> _Your goal_
The result should be the lines from the one that contains "о лечебных свойствах" to the final line of the entries below, copied exactly and with no pictures.

> _Exercise materials_
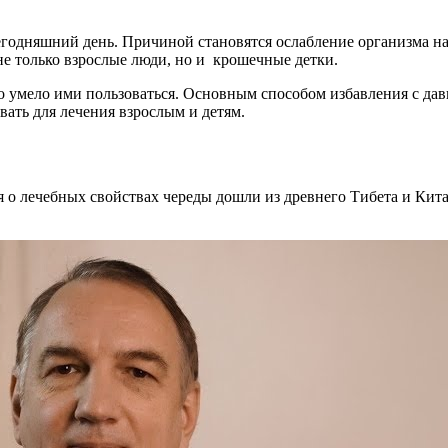
егодняшний день. Причиной становятся ослабление организма н
не только взрослые люди, но и крошечные детки.
 умело ими пользоваться. Основным способом избавления с давн
вать для лечения взрослым и детям.
о лечебных свойствах череды дошли из древнего Тибета и Кита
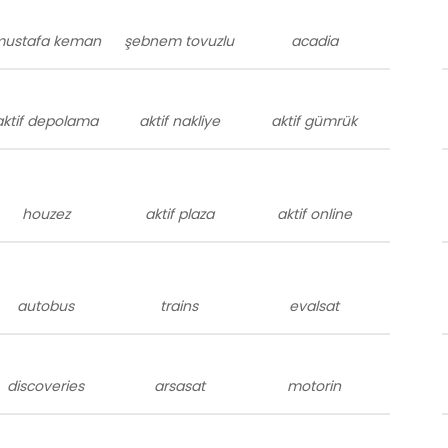
ustafa keman
şebnem tovuzlu
acadia
aktif depolama
aktif nakliye
aktif gümrük
houzez
aktif plaza
aktif online
autobus
trains
evalsat
discoveries
arsasat
motorin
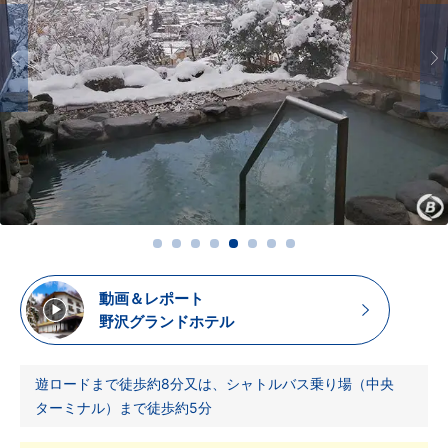
動画＆レポート
野沢グランドホテル
遊ロードまで徒歩約8分又は、シャトルバス乗り場（中央
ターミナル）まで徒歩約5分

> _Exercise output_
о лечебных свойствах череды дошли из древнего Тибета и Кита
ustafa keman
şebnem tovuzlu
acadia
aktif depolama
aktif nakliye
aktif gümrük
houzez
aktif plaza
aktif online
autobus
trains
evalsat
discoveries
arsasat
motorin
動画＆レポート
野沢グランドホテル
遊ロードまで徒歩約8分又は、シャトルバス乗り場（中央
ターミナル）まで徒歩約5分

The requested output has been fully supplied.